$BTC



Why You Can Buy the Bottom but Can’t Sell the Top
Buying the bottom of a low-cap coin is often easier than selling the top because of how markets actually work behind the scenes. When you buy at the bottom, there is usually plenty of liquidity because early sellers are desperate to exit and there are few buyers. Your small order gets filled smoothly and you feel like you timed it perfectly.
The problem starts when the price goes parabolic. A 100x move attracts thousands of retail traders and early investors who all want to sell at the same time. At the “top,” liquidity becomes very thin. There are far fewer real buyers willing to absorb massive sell pressure. When you hit the market sell button, your order eats through the available buy orders and creates instant slippage. The first sell fills at the high price, but the rest fills much lower, crashing the price in seconds.

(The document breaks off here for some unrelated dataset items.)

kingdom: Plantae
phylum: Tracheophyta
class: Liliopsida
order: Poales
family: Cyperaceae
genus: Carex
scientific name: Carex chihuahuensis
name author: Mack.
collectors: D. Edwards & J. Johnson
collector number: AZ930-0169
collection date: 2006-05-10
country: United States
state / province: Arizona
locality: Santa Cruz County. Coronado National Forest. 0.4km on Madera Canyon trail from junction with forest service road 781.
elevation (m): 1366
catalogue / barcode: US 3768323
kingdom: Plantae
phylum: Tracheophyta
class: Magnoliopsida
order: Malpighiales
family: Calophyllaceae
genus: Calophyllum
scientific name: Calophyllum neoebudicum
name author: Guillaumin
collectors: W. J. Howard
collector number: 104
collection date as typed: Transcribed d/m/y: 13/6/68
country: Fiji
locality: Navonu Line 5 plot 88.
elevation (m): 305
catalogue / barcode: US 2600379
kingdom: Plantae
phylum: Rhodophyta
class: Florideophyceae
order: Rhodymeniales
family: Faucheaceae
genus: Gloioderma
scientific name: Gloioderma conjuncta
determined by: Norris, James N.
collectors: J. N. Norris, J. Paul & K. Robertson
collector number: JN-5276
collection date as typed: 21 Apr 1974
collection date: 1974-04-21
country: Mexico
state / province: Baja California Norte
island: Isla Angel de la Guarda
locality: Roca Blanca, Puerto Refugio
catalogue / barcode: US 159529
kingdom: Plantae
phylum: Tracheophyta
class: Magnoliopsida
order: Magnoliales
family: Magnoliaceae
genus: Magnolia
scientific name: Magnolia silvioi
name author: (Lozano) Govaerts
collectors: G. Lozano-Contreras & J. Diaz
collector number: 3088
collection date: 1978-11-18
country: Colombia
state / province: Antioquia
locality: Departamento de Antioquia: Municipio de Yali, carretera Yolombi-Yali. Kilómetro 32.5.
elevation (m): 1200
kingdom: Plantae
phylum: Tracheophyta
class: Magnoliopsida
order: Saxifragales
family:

Another reason is order book manipulation. Whales and market makers often pull their large buy walls right when price peaks, creating a fake sense of support. When you try to sell, those “buyers” disappear, leaving a liquidity gap. Your order either stays unfilled or gets filled far below your expected price.
There’s also psychology at play. Everyone is greedy at the top and no one wants to buy anymore. Smart money distributes slowly into strength, while late buyers become exit liquidity. That’s why charts often form violent wick candles at the top.
In crypto, making money isn’t just about buying low. It’s about slowly scaling out as price moves up, using limit orders, and respecting liquidity. The top is always chaotic — and that’s why most traders can buy bottoms but rarely sell perfect tops.